In many developing countries, socio economic data is not collected regularly. Owing to the high cost and political factors, even the population census was last conducted over fifteen years ago in Pakistan. Besides, the Information and Communication Technology (ICT) has grown enormously in Pakistan over the last couple of years which in turns make Pakistan having one of the highest tele-density levels in the region. However, despite the high levels of tele-density, Pakistan lack public socio economic datasets which can be utilized together with the real time data trail left behind by mobile users of a particular region to get valuable insights into the socio economic state.

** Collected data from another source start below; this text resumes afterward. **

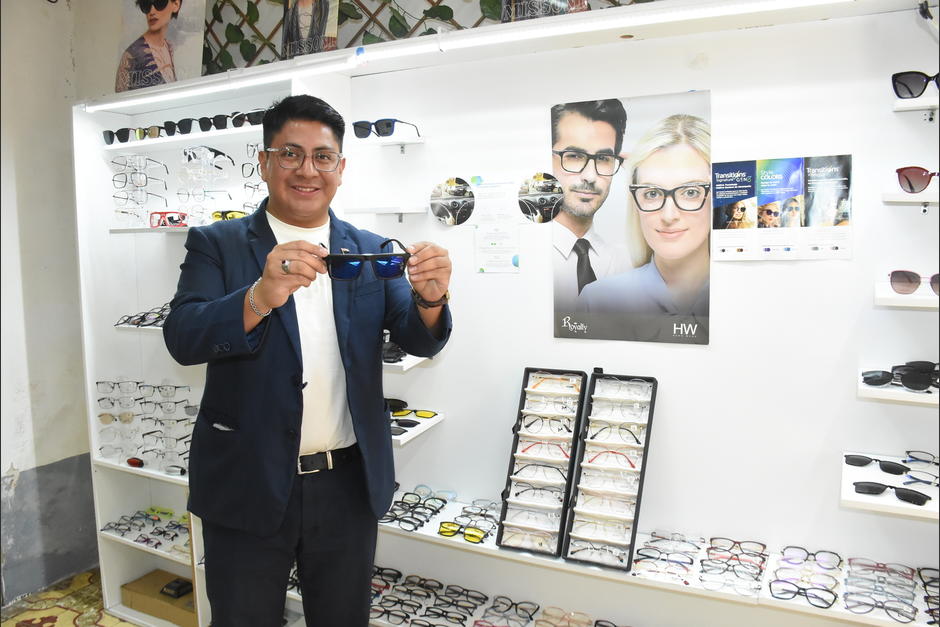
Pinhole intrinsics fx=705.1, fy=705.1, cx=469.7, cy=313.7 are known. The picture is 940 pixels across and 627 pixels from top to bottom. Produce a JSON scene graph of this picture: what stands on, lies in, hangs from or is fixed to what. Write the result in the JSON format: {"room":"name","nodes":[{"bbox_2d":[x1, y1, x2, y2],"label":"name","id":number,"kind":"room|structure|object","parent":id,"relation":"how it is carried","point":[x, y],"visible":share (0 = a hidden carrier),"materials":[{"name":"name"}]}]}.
{"room":"shop","nodes":[
{"label":"shop","id":0,"kind":"room"},
{"bbox_2d":[0,0,113,605],"label":"wall","id":1,"kind":"structure","parent":0,"point":[6,463],"materials":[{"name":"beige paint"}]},
{"bbox_2d":[0,568,141,626],"label":"floor","id":2,"kind":"structure","parent":0,"point":[32,615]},
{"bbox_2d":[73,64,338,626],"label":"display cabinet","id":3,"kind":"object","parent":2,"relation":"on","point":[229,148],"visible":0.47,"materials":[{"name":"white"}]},
{"bbox_2d":[168,94,451,626],"label":"man","id":4,"kind":"object","parent":2,"relation":"on","point":[293,368],"visible":0.99},
{"bbox_2d":[322,238,412,280],"label":"sunglasses","id":5,"kind":"object","parent":4,"relation":"in","point":[396,265],"visible":0.9,"materials":[{"name":"plastic"}]},
{"bbox_2d":[82,1,938,626],"label":"display cabinet","id":6,"kind":"object","parent":2,"relation":"on","point":[905,17],"visible":0.83,"materials":[{"name":"white"}]},
{"bbox_2d":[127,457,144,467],"label":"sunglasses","id":7,"kind":"object","parent":6,"relation":"on","point":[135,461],"visible":0.93,"materials":[{"name":"red plastic"}]},
{"bbox_2d":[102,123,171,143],"label":"sunglasses","id":8,"kind":"object","parent":6,"relation":"on","point":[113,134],"visible":0.84,"materials":[{"name":"black plastic"}]},
{"bbox_2d":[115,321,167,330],"label":"shelf","id":9,"kind":"object","parent":6,"relation":"attached to","point":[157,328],"visible":0.22,"materials":[{"name":"white"}]},
{"bbox_2d":[114,303,171,328],"label":"eyeglasses","id":10,"kind":"object","parent":9,"relation":"on","point":[138,318],"visible":0.59,"materials":[{"name":"black plastic"}]},
{"bbox_2d":[100,505,190,552],"label":"eyeglasses","id":11,"kind":"object","parent":6,"relation":"in","point":[148,540],"visible":0.85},
{"bbox_2d":[97,378,198,471],"label":"display","id":12,"kind":"object","parent":6,"relation":"on","point":[168,410],"visible":0.79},
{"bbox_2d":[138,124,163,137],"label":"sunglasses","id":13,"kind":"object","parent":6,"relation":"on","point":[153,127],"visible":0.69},
{"bbox_2d":[107,225,197,234],"label":"shelf","id":14,"kind":"object","parent":6,"relation":"attached to","point":[133,229],"visible":0.57,"materials":[{"name":"white"}]},
{"bbox_2d":[111,154,169,227],"label":"eyeglasses","id":15,"kind":"object","parent":14,"relation":"on","point":[146,178],"visible":0.97,"materials":[{"name":"plastic"}]},
{"bbox_2d":[149,211,187,227],"label":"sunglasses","id":16,"kind":"object","parent":14,"relation":"on","point":[183,216],"visible":0.97,"materials":[{"name":"red plastic"}]},
{"bbox_2d":[177,145,234,225],"label":"eyeglasses","id":17,"kind":"object","parent":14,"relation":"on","point":[192,152],"visible":0.97,"materials":[{"name":"clear plastic"}]},
{"bbox_2d":[211,209,246,220],"label":"sunglasses","id":18,"kind":"object","parent":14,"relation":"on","point":[216,216],"visible":0.71,"materials":[{"name":"yellow plastic"}]},
{"bbox_2d":[120,569,196,626],"label":"cardboard box","id":19,"kind":"object","parent":6,"relation":"in","point":[133,598],"visible":0.7,"materials":[{"name":"cardboard"}]},
{"bbox_2d":[160,577,193,598],"label":"black device","id":20,"kind":"object","parent":19,"relation":"on","point":[177,587],"visible":0.97,"materials":[{"name":"black plastic"}]},
{"bbox_2d":[116,0,208,93],"label":"poster","id":21,"kind":"object","parent":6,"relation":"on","point":[151,21],"visible":0.94,"materials":[{"name":"paper"}]},
{"bbox_2d":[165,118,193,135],"label":"sunglasses","id":22,"kind":"object","parent":6,"relation":"on","point":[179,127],"visible":0.83,"materials":[{"name":"black plastic"}]},
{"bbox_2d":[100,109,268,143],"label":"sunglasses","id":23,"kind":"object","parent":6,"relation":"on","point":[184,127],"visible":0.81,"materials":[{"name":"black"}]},
{"bbox_2d":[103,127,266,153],"label":"shelf","id":24,"kind":"object","parent":6,"relation":"attached to","point":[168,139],"visible":0.79,"materials":[{"name":"white"}]},
{"bbox_2d":[198,113,241,130],"label":"sunglasses","id":25,"kind":"object","parent":6,"relation":"on","point":[217,123],"visible":0.84,"materials":[{"name":"black plastic"}]},
{"bbox_2d":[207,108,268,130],"label":"sunglasses","id":26,"kind":"object","parent":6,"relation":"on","point":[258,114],"visible":0.76,"materials":[{"name":"black plastic"}]},
{"bbox_2d":[241,143,265,215],"label":"eyeglasses","id":27,"kind":"object","parent":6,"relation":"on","point":[254,150],"visible":0.53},
{"bbox_2d":[281,0,340,58],"label":"poster","id":28,"kind":"object","parent":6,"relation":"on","point":[306,2],"visible":0.88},
{"bbox_2d":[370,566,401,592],"label":"eyeglasses","id":29,"kind":"object","parent":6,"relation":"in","point":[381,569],"visible":0.45,"materials":[{"name":"plastic"}]},
{"bbox_2d":[345,204,428,220],"label":"wall shelf","id":30,"kind":"object","parent":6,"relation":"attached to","point":[401,211],"visible":0.98,"materials":[{"name":"white"}]},
{"bbox_2d":[347,133,426,148],"label":"wall shelf","id":31,"kind":"object","parent":6,"relation":"attached to","point":[387,139],"visible":0.84,"materials":[{"name":"white"}]},
{"bbox_2d":[353,118,422,139],"label":"sunglasses","id":32,"kind":"object","parent":31,"relation":"on","point":[387,125],"visible":0.96,"materials":[{"name":"black plastic"}]},
{"bbox_2d":[382,353,427,371],"label":"wall shelf","id":33,"kind":"object","parent":6,"relation":"attached to","point":[407,366],"visible":0.3,"materials":[{"name":"white"}]},
{"bbox_2d":[381,338,406,362],"label":"sunglasses","id":34,"kind":"object","parent":33,"relation":"on","point":[392,357],"visible":0.53,"materials":[{"name":"black plastic"}]},
{"bbox_2d":[390,411,444,445],"label":"shelf","id":35,"kind":"object","parent":6,"relation":"attached to","point":[424,425],"visible":0.36,"materials":[{"name":"white"}]},
{"bbox_2d":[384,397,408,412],"label":"sunglasses","id":36,"kind":"object","parent":35,"relation":"on","point":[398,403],"visible":0.52,"materials":[{"name":"black plastic"}]},
{"bbox_2d":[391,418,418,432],"label":"sunglasses","id":37,"kind":"object","parent":35,"relation":"on","point":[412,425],"visible":0.47,"materials":[{"name":"black plastic"}]},
{"bbox_2d":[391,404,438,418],"label":"sunglasses","id":38,"kind":"object","parent":35,"relation":"on","point":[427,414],"visible":0.96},
{"bbox_2d":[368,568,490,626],"label":"eyeglasses","id":39,"kind":"object","parent":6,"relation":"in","point":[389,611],"visible":0.88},
{"bbox_2d":[430,177,474,225],"label":"round sticker","id":40,"kind":"object","parent":6,"relation":"attached to","point":[444,207],"visible":0.99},
{"bbox_2d":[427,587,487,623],"label":"eyeglasses","id":41,"kind":"object","parent":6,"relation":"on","point":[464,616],"visible":0.98,"materials":[{"name":"plastic"}]},
{"bbox_2d":[84,0,836,111],"label":"light strip","id":42,"kind":"object","parent":6,"relation":"attached to","point":[475,41],"visible":0.97,"materials":[{"name":"white plastic"}]},
{"bbox_2d":[472,174,520,273],"label":"paper notice","id":43,"kind":"object","parent":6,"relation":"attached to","point":[482,189],"visible":0.98,"materials":[{"name":"white paper"}]},
{"bbox_2d":[475,596,539,626],"label":"eyeglasses","id":44,"kind":"object","parent":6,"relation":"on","point":[530,616],"visible":0.99,"materials":[{"name":"plastic"}]},
{"bbox_2d":[518,173,563,223],"label":"round sticker","id":45,"kind":"object","parent":6,"relation":"attached to","point":[538,189],"visible":0.98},
{"bbox_2d":[499,0,590,21],"label":"picture","id":46,"kind":"object","parent":6,"relation":"on","point":[580,4],"visible":0.55},
{"bbox_2d":[535,607,595,626],"label":"eyeglasses","id":47,"kind":"object","parent":6,"relation":"on","point":[589,622],"visible":0.99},
{"bbox_2d":[551,90,711,343],"label":"poster","id":48,"kind":"object","parent":6,"relation":"attached to","point":[578,282],"visible":0.99,"materials":[{"name":"paper"}]},
{"bbox_2d":[372,494,939,626],"label":"display shelf","id":49,"kind":"object","parent":6,"relation":"attached to","point":[891,624],"visible":0.49,"materials":[{"name":"white"}]},
{"bbox_2d":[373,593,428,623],"label":"eyeglasses","id":50,"kind":"object","parent":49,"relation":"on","point":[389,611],"visible":0.88,"materials":[{"name":"plastic"}]},
{"bbox_2d":[380,485,454,532],"label":"eyeglasses","id":51,"kind":"object","parent":49,"relation":"on","point":[389,516],"visible":0.96,"materials":[{"name":"black plastic"}]},
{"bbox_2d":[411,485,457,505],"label":"eyeglasses","id":52,"kind":"object","parent":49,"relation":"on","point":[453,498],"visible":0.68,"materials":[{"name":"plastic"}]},
{"bbox_2d":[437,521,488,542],"label":"sunglasses","id":53,"kind":"object","parent":49,"relation":"on","point":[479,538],"visible":0.95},
{"bbox_2d":[438,499,499,543],"label":"eyeglasses","id":54,"kind":"object","parent":49,"relation":"on","point":[477,536],"visible":0.98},
{"bbox_2d":[496,369,587,558],"label":"display case","id":55,"kind":"object","parent":49,"relation":"on","point":[523,404],"visible":0.99,"materials":[{"name":"black plastic"}]},
{"bbox_2d":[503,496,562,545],"label":"eyeglasses","id":56,"kind":"object","parent":55,"relation":"in","point":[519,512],"visible":0.9,"materials":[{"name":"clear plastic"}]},
{"bbox_2d":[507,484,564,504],"label":"eyeglasses","id":57,"kind":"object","parent":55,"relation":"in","point":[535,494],"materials":[{"name":"metal"}]},
{"bbox_2d":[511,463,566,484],"label":"eyeglasses","id":58,"kind":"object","parent":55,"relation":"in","point":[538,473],"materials":[{"name":"black metal"}]},
{"bbox_2d":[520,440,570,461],"label":"eyeglasses","id":59,"kind":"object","parent":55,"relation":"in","point":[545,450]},
{"bbox_2d":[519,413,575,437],"label":"eyeglasses","id":60,"kind":"object","parent":55,"relation":"in","point":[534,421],"visible":0.9,"materials":[{"name":"plastic"}]},
{"bbox_2d":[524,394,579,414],"label":"eyeglasses","id":61,"kind":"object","parent":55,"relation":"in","point":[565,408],"visible":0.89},
{"bbox_2d":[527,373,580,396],"label":"eyeglasses","id":62,"kind":"object","parent":55,"relation":"in","point":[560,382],"visible":0.89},
{"bbox_2d":[563,370,657,569],"label":"display case","id":63,"kind":"object","parent":49,"relation":"on","point":[639,488],"visible":0.99,"materials":[{"name":"black plastic"}]},
{"bbox_2d":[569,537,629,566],"label":"eyeglasses","id":64,"kind":"object","parent":63,"relation":"in","point":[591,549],"visible":0.94,"materials":[{"name":"plastic"}]},
{"bbox_2d":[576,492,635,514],"label":"eyeglasses","id":65,"kind":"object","parent":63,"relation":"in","point":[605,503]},
{"bbox_2d":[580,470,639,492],"label":"eyeglasses","id":66,"kind":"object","parent":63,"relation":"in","point":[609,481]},
{"bbox_2d":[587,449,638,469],"label":"eyeglasses","id":67,"kind":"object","parent":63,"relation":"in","point":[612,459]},
{"bbox_2d":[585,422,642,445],"label":"eyeglasses","id":68,"kind":"object","parent":63,"relation":"in","point":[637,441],"visible":0.88,"materials":[{"name":"plastic"}]},
{"bbox_2d":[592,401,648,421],"label":"eyeglasses","id":69,"kind":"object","parent":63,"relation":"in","point":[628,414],"visible":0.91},
{"bbox_2d":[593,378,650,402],"label":"eyeglasses","id":70,"kind":"object","parent":63,"relation":"in","point":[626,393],"visible":0.95,"materials":[{"name":"plastic"}]},
{"bbox_2d":[632,531,700,581],"label":"eyeglasses","id":71,"kind":"object","parent":49,"relation":"on","point":[683,567],"visible":0.98,"materials":[{"name":"plastic"}]},
{"bbox_2d":[699,537,768,594],"label":"eyeglasses","id":72,"kind":"object","parent":49,"relation":"on","point":[760,571],"visible":0.98,"materials":[{"name":"plastic"}]},
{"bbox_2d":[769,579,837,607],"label":"eyeglasses","id":73,"kind":"object","parent":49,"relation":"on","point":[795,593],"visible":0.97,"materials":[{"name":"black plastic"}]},
{"bbox_2d":[768,546,840,607],"label":"eyeglasses","id":74,"kind":"object","parent":49,"relation":"on","point":[823,589],"visible":0.98,"materials":[{"name":"plastic"}]},
{"bbox_2d":[843,558,916,618],"label":"eyeglasses","id":75,"kind":"object","parent":49,"relation":"on","point":[850,562],"visible":0.98,"materials":[{"name":"plastic"}]},
{"bbox_2d":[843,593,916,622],"label":"eyeglasses","id":76,"kind":"object","parent":49,"relation":"on","point":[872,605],"visible":0.97,"materials":[{"name":"plastic"}]},
{"bbox_2d":[918,568,939,626],"label":"eyeglasses","id":77,"kind":"object","parent":49,"relation":"on","point":[928,596],"visible":0.93,"materials":[{"name":"plastic"}]},
{"bbox_2d":[712,155,852,260],"label":"poster","id":78,"kind":"object","parent":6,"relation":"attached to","point":[734,212],"visible":0.98,"materials":[{"name":"paper"}]},
{"bbox_2d":[840,450,939,518],"label":"shelf","id":79,"kind":"object","parent":6,"relation":"attached to","point":[850,494],"visible":0.66,"materials":[{"name":"white"}]},
{"bbox_2d":[843,454,908,473],"label":"sunglasses","id":80,"kind":"object","parent":79,"relation":"on","point":[869,461],"visible":0.98,"materials":[{"name":"black plastic"}]},
{"bbox_2d":[854,482,928,504],"label":"sunglasses","id":81,"kind":"object","parent":79,"relation":"on","point":[907,494],"visible":0.98,"materials":[{"name":"black plastic"}]},
{"bbox_2d":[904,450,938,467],"label":"eyeglasses","id":82,"kind":"object","parent":79,"relation":"on","point":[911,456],"visible":0.93,"materials":[{"name":"plastic"}]},
{"bbox_2d":[858,368,939,406],"label":"shelf","id":83,"kind":"object","parent":6,"relation":"attached to","point":[907,393],"visible":0.62,"materials":[{"name":"white"}]},
{"bbox_2d":[860,362,938,392],"label":"sunglasses","id":84,"kind":"object","parent":83,"relation":"on","point":[911,384],"visible":0.98,"materials":[{"name":"black plastic"}]},
{"bbox_2d":[876,282,938,309],"label":"wall shelf","id":85,"kind":"object","parent":6,"relation":"attached to","point":[920,300],"visible":0.74,"materials":[{"name":"white"}]},
{"bbox_2d":[890,269,939,296],"label":"sunglasses","id":86,"kind":"object","parent":85,"relation":"on","point":[898,280],"visible":0.99,"materials":[{"name":"plastic"}]},
{"bbox_2d":[883,190,938,205],"label":"wall shelf","id":87,"kind":"object","parent":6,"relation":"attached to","point":[915,200],"visible":0.92,"materials":[{"name":"white"}]},
{"bbox_2d":[895,166,938,193],"label":"sunglasses","id":88,"kind":"object","parent":87,"relation":"on","point":[911,187],"visible":0.99,"materials":[{"name":"red plastic"}]},
{"bbox_2d":[892,95,938,111],"label":"wall shelf","id":89,"kind":"object","parent":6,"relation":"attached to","point":[918,106],"visible":0.83,"materials":[{"name":"white"}]},
{"bbox_2d":[892,71,939,98],"label":"sunglasses","id":90,"kind":"object","parent":89,"relation":"on","point":[909,90],"visible":0.99,"materials":[{"name":"black plastic"}]},
{"bbox_2d":[208,0,653,73],"label":"lattice wall","id":91,"kind":"object","parent":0,"point":[385,0],"visible":0.46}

SolutionThe objective of this study was to identify the relation between mobile usage data and the socio economic status by using pre-existing datasets conducted by our telecom partners and the national census organizations. However, this study does not identify relationships at the individual level rather we make inferences about the socio economic indicators of a region covered by a cellular tower. We had access to eleven months of data from a major telecom provider in Pakistan, Mobilink, of prepaid subscribers of district Jhelum in the Punjab province of Pakistan. This data was then used to correlate it with variables in two publicly available socio economic datasets. The first one was Mauza Census of 2008 and the second one was the Population Census of 1998. In addition to the mobile data variables obtained from Mobilink, Phone Prices were also collected from handset names by searching popular retail websites in Pakistan.
1. Users were mapped onto the tower under which their residence is located.
2. Cell site boundaries were estimated using the Voronio algorithm.
3. Census data was mapped onto settlements.
4. Census data that was already mapped onto settlements was mapped onto towers.
5. Correlation was found using statistics once census and mobile data variables were mapped onto towers.